CHERRY: Yeah, and also MC Lite, Roxanne Shante, Mary J. Blige. I mean, it just goes on and on, but something about these women gave me strength and purpose.
AALEGRA: That’s how I feel about your music and your artistic personality. It embodies strength, and you are so vulnerable at the same time.
CHERRY: It’s fun to have party songs that make you want to get up and dance, but are still emotional. That’s why I love Frank Ocean. He’s got that Stevie Wonder thing, he just makes me feel too much.
AALEGRA: The quintessence of sensations. He changed the game of R&B. With his writing, be honest about who he is. Everyone had to step in and I am so grateful that it exists. Are we going to see these songs live?
CERISE: I think so. I would love to do some of these songs with the artists, but maybe I want to do their versions in my own set as well. I think some of them are better than the originals. I love Sanibel’s version of “Kisses On The Wind”.
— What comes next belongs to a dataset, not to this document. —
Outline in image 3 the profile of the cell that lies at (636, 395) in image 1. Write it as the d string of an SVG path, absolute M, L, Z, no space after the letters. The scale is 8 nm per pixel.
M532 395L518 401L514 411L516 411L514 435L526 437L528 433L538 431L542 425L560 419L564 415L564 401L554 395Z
AALEGRA: I love that one so much. My last question: What is your favorite Swedish pastry?
CHERRY: Oh, the saffron rolls from the Factory at Christmas.
AALEGRA: Good. I’m obsessed with all Swedish pastries.
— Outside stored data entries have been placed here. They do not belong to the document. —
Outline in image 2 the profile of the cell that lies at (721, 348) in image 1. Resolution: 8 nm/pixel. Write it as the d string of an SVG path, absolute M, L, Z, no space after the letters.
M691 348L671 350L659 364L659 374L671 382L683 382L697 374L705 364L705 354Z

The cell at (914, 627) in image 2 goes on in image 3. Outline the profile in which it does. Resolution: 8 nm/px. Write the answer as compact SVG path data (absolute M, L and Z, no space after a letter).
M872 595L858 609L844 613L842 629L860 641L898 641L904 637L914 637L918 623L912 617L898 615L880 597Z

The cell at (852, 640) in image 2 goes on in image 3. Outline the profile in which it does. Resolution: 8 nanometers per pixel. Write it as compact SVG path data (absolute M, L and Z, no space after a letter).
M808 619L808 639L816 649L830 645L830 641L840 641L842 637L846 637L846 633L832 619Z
CHERRY: I have a question for you too.
AALEGRA: Oh, you?
CHERRY: You know, there’s one song that nobody’s finished, and that’s “Seven Seconds.”
AALEGRA: Oh my God. I can’t. . It’s so perfect. No one should touch it.
CHERRY: [Laughs] I just wanted to ask you. Think about it.
AALEGRA: I am extremely honored that this sentence even came out of your mouth.
CHERRY: I’m so happy to talk to you.
AALEGRA: Likewise, and I hope we will meet in person.
CHERRY: Oh my god. Take my number.
AALEGRA: I’ll call you.
CHERRY: I’ll DM you back. This is the modern way.